The 340B Program requires drug manufacturers to sell outpatient drugs at a discount to covered entities, such as certain hospitals and federally qualified health centers, so that the drugs may be covered by Medicaid. The covered entities can generate revenue by receiving reimbursement from the patients’ insurance. Between 2010 and 2017, the number of pharmacies covered entities have contracted with to dispense drugs (contract pharmacies) has increased from approximately 1,300 to almost 20,000. HRSA’s efforts to ensure compliance with 340B Program requirements at contract pharmacies. For this study, the GAO selected and reviewed a sample of 30 contracts between covered entities and pharmacies, 20 HRSA audit files, and 55 covered entities.

Findings. In its review, the GAO found that out of the 30 covered entities, all but one contract included provisions for the covered entity to pay the contract pharmacy a flat fee, ranging from $6 to $15, for each eligible prescription dispensed. The amount paid varied by factors such as the type of drug and the patient’s insurance status. Additionally, some covered entities paid contracting pharmacies a percentage of revenue generated by each prescription. Of the 55 covered entities reviewed, thirty reported providing discounts on 340B drugs to low-income, uninsured patients. Of the 30 covered entities, 23 passed on the full 340B discount on to patients, such that the patient paid the 340B price or less for drugs. Nearly half (14) of the cover entities determined eligibility for discount based on the patient’s income level, while 11 provided discounts to all patients, and 5 determined eligibility on a case-by-case basis.

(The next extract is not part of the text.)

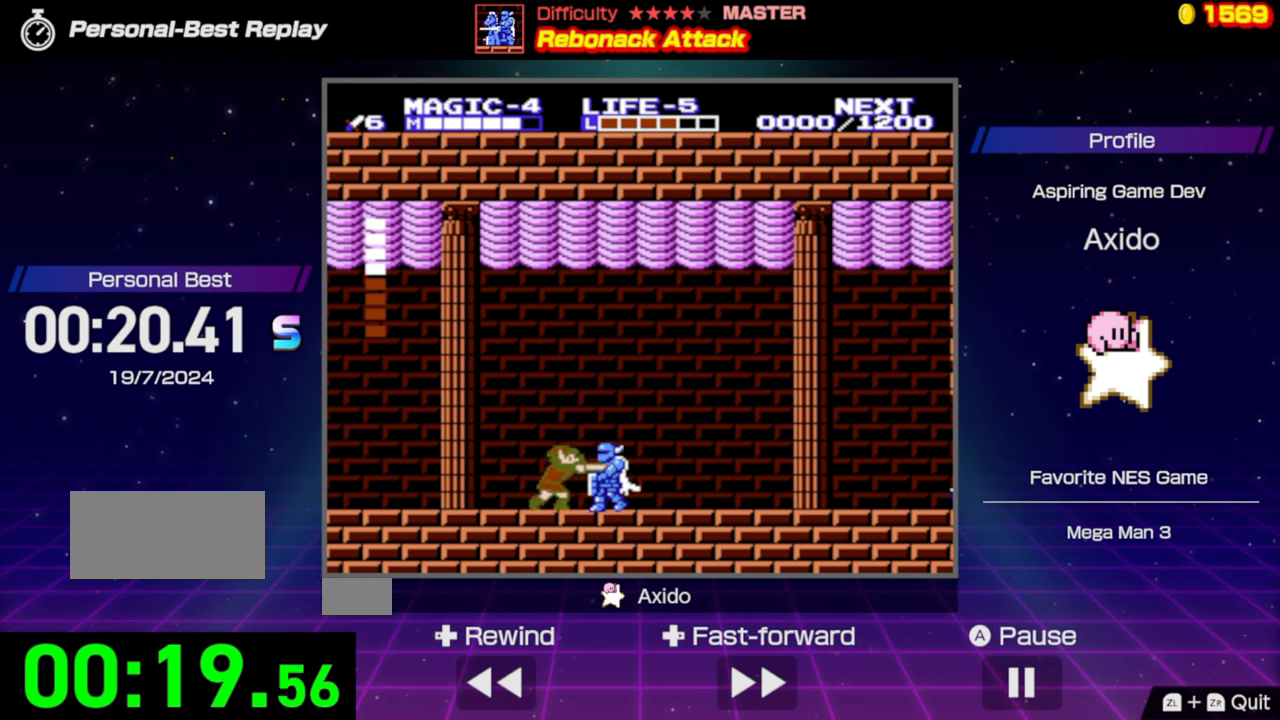
{"buttons": ["A", "DPAD_RIGHT"], "events": [[66, "B", "up"], [283, "A", "down"], [316, "DPAD_RIGHT", "down"]]}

Weaknesses in oversight. The GAO identified weaknesses in HRSA’s oversight impeding the ability to ensure contract pharmacies’ compliance with 340B Program requirements. The GAO found that, in focusing solely on Medicaid fee-for-service and not Medicaid managed care, HRSA audits do not fully assess compliance with the prohibition on duplicate discount drugs (such as a 340B discount paired with a Medicaid Drug Rebate Program rebate) prescribed to Medicaid beneficiaries. The GAO also found that, when requiring covered entities with identified noncompliance issues to assess the extent of the noncompliance, the HRSA does not require all covered entities to explain the methodology used in determining the extent of noncompliance. Finally, the GAO found that HRSA does not require covered entities to provide evidence of corrective action and evidence of compliance prior to closing the audit. These weaknesses show that HRSA does not have reasonable assurance that covered entities have adequately identified and corrected noncompliance with the requirements of the 340B program.

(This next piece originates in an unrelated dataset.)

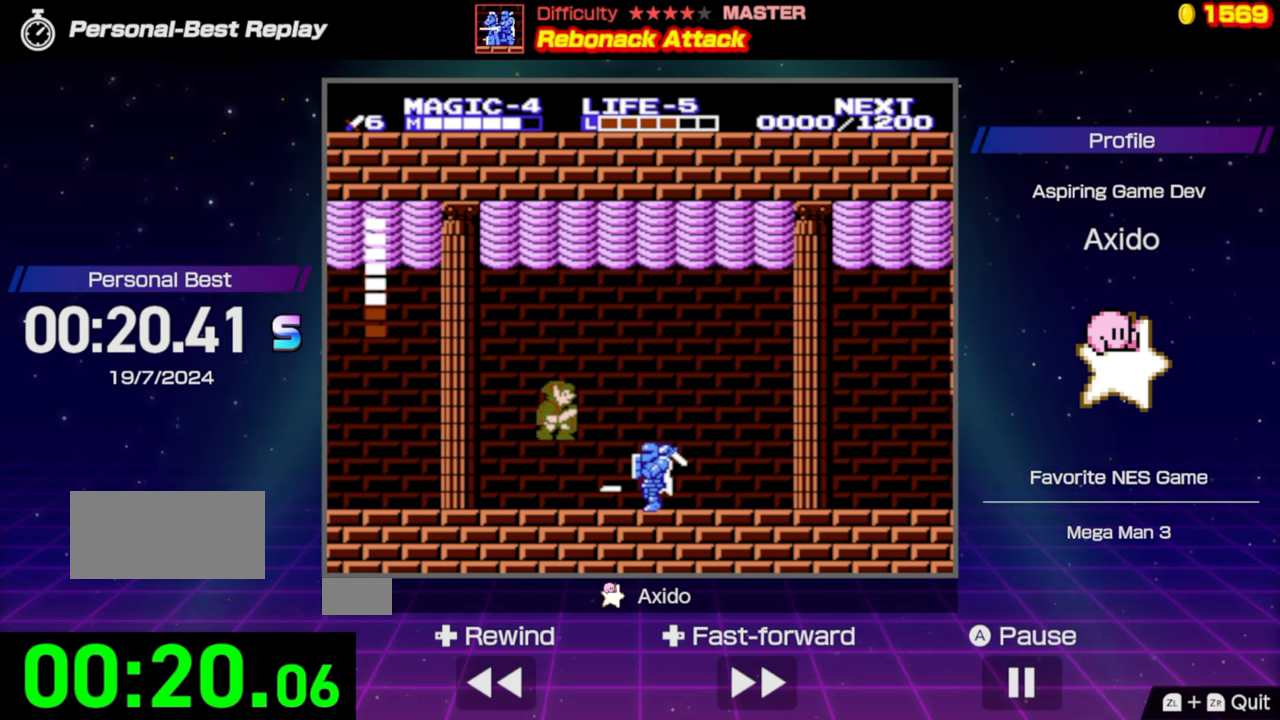
{"buttons": [], "events": [[116, "A", "up"], [183, "B", "down"], [350, "B", "up"], [350, "DPAD_RIGHT", "up"]]}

Recommendations. The GAO recommended that HRSA require covered entities to register each site for which a contract with a pharmacy exists; issue guidance to covered entities on the prevention of duplicate discounts; incorporate an assessment of covered entities’ compliance with the prohibition on duplicate discounts for managed care claims; issue guidance on the length of time covered entities must look back following an audit to identify the scope of noncompliance; require all covered entities to provide evidence of successful implementation of corrective action plans; and provide more specific guidance to covered entities regarding contract pharmacy oversight. The HHS concurred with four recommendations but did not concur with the recommendations regarding registration of contract pharmacies and the two recommendations requiring covered entities to specify methodologies for identifying the scope of noncompliance and to provide evidence of successful implementation of corrective action plans. HHS believes current practices may be sufficient and that the recommendations may delay the audit process.